Светлый фон

Сладковатый керосиновый запах, царящий в лавке, сделался невыносимым.

Подросток поморщился.

Он подумал, что может быть, стоит захватить одним разом вторую канистру, чтобы не бегать, но, поколебавшись, решил, что две канистры ему все–таки не донести, а к тому же требовалось еще забежать за бутылками — тоже груз, и тоже не слишком удобный, — поэтому вторую канистру он наполнять не стал, а, как можно туже закрутив пробку на первой, выключив в лавке свет и все еще прихрамывая от боли, помогая себе свободной рукой, выбрался из подвала и, мгновение поразмыслив, свернул не обратно, на набережную, а во двор — на сереющей простыне которого твердело несколько луж.

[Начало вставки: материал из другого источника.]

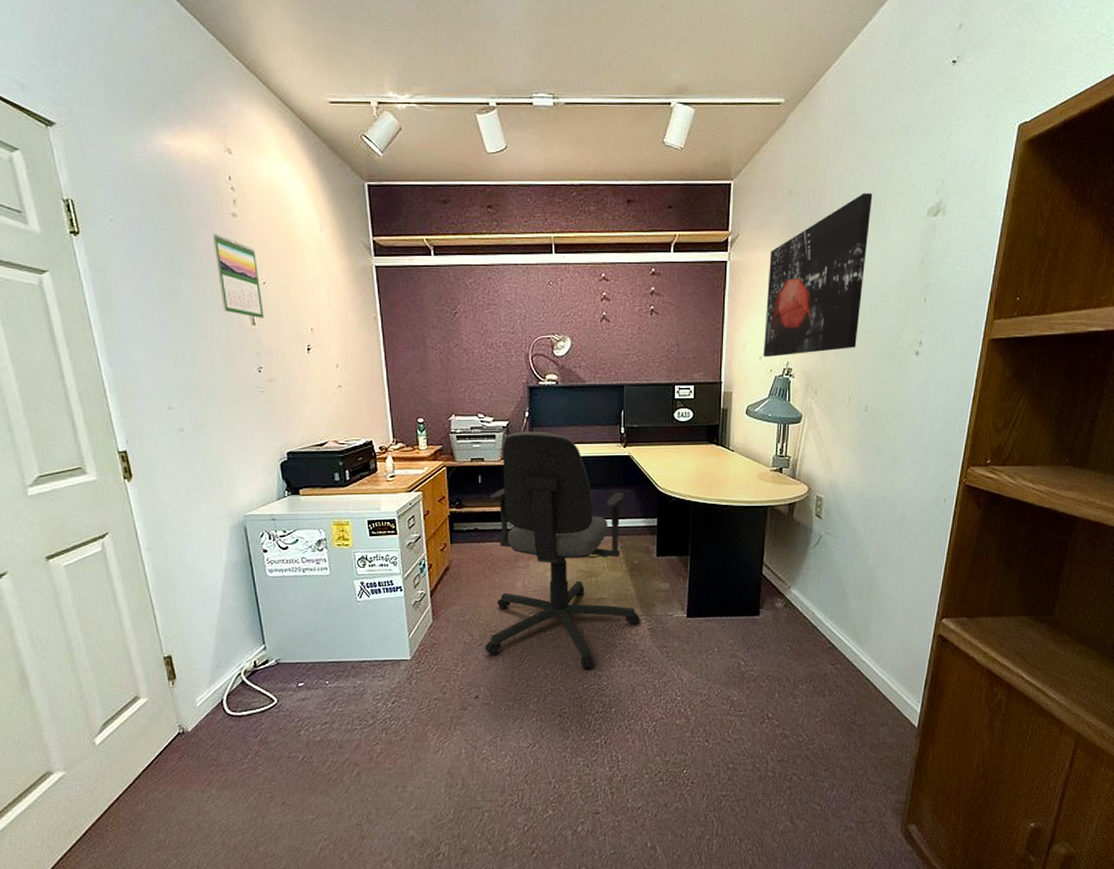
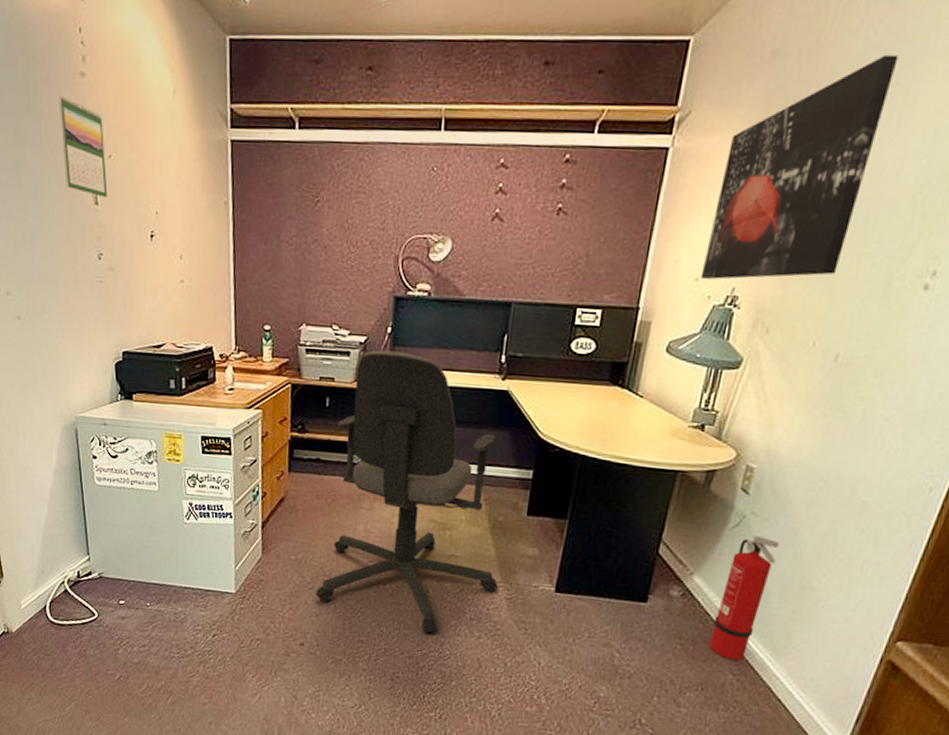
fire extinguisher: none [810,551,849,653] -> present [708,536,780,661]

Он рассчитывал таким образом немного сократить дорогу к винному магазину.

Но он — ошибся.

Потому что едва он перебежал этот тихий, по–видимому, оцепеневший в ожидании двор и, опять же прихрамывая, через низкую арку проник во второй, значительно больших размеров, как из темной парадной, которая еле угадывалась по скошенному козырьку, как безумная выскочила ему навстречу растрепанная высокая женщина и, вцепившись, точно клещами в отмахивающее запястье, закричала, впрочем, не очень–то поднимая голос:

— Ты с ума сошел, идиот!.. Домой немедленно!..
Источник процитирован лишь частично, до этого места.